# How does backpropagation with unbounded activation functions such as ReLU work?

I am in the process of writing my own basic machine learning library in Python as an exercise to gain a good conceptual understanding. I have successfully implemented backpropagation for activation functions such as $$\tanh$$ and the sigmoid function. However, these are normalised in their outputs. A function like ReLU is unbounded so its outputs can blow up really fast. In my understanding, a classification layer, usually using the SoftMax function, is added at the end to squash the outputs between 0 and 1.

How does backpropagation work with this? Do I just treat the SoftMax function as another activation function and compute its gradient? If so, what is that gradient and how would I implement it? If not, how does the training process work? If possible, a pseudocode answer is preferred.

Backprop through ReLU is easier than backprop through sigmoid activations. For positive activations, you just pass through the input gradients as they were. For negative activations you just set the gradients to 0.

Regarding softmax, the easiest approach is to consider it a part of the negative log-likelihood loss. In other words, I am suggesting to directly derive gradients of that loss with respect to the softmax input. The result is very elegant and extremely easy to implement. Try to derive that yourself!

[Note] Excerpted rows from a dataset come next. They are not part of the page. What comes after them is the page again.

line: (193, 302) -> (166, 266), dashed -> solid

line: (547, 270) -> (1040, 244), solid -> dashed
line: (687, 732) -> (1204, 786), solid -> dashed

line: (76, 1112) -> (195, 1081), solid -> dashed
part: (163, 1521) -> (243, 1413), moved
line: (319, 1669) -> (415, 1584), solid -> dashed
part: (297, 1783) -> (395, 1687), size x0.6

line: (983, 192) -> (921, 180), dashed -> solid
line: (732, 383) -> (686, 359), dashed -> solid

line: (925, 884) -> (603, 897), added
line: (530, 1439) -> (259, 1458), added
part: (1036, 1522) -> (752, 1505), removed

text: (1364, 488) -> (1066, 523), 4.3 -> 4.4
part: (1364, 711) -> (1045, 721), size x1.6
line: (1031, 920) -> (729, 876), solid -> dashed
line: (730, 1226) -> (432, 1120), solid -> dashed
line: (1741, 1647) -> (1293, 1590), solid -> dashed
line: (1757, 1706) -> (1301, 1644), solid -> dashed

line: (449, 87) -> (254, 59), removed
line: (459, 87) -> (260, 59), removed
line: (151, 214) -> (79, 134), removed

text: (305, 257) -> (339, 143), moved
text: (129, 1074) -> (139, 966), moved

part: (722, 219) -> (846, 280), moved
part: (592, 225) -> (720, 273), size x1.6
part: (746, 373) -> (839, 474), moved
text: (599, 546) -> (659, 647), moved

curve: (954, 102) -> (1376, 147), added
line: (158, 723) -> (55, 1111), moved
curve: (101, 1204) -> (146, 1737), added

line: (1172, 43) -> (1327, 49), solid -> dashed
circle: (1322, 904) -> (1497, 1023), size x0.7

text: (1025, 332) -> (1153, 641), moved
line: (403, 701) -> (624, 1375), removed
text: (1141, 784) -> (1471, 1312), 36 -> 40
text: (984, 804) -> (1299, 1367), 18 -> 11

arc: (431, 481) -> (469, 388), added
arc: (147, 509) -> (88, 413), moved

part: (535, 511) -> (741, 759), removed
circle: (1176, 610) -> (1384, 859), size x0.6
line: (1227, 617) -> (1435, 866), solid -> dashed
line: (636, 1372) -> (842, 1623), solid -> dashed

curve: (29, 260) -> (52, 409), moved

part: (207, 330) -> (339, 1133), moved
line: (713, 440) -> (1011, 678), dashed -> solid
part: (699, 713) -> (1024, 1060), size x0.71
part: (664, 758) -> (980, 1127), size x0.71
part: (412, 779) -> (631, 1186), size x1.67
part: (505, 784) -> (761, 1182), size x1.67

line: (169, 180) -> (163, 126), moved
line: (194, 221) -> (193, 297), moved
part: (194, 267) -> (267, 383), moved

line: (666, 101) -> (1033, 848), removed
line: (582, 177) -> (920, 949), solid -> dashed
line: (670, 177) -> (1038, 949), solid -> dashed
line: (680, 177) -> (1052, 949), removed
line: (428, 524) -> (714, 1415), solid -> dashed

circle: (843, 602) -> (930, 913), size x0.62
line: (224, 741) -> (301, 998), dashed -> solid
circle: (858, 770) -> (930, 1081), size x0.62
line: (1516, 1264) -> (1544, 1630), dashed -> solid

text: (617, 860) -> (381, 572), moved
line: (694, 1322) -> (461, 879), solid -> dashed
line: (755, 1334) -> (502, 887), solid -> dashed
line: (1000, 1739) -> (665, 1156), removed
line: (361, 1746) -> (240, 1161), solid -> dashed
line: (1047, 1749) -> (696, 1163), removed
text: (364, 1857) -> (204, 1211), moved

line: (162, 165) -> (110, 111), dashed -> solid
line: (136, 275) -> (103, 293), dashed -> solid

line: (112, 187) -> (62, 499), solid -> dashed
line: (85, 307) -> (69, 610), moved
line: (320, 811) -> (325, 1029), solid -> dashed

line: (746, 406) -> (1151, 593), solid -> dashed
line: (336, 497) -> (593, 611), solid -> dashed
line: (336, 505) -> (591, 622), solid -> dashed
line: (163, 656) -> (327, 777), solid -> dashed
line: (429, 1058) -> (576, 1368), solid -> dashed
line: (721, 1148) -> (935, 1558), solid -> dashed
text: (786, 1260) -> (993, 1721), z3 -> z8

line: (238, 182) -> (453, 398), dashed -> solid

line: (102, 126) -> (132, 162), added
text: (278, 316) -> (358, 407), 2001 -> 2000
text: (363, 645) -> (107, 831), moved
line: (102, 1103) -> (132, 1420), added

• Thanks so much! I went through the calculus and I got the SoftMax minus 1, is that correct? Also for implementation, do I simply use this gradient in backpropagation and feed it back through the network like normal? Commented Feb 17, 2019 at 8:10
• You are on the right path! Note however that the negative log-likelihood depends on correct labels, while there are no labels in your expression for the NLL-softmax gradient. We have a contradiction: a supervised learning which does not use supervision. Try to correct that! Commented Feb 17, 2019 at 17:36
• You say "For positive activations, you just pass through the input gradients as they were. For negative activations you just set the gradients to 0.", but you don't explain why that must be the case, from a calculus perspective. I think this answer would improve if you explain that more in detail.
– nbro
Commented Nov 12, 2020 at 12:46
• @nbro I assume that if OP is able to write a backprop for tanh, then he should know what is the derivative of ReLU. Commented Nov 13, 2020 at 13:34
• @ssegvic How does the derivative of ReLU come from the derivative of tanh? It's just a convention that the derivative of ReLU at zero is 0, given that the left and right derivatives at zero are different. You don't explain this in your answer.
– nbro
Commented Nov 13, 2020 at 13:47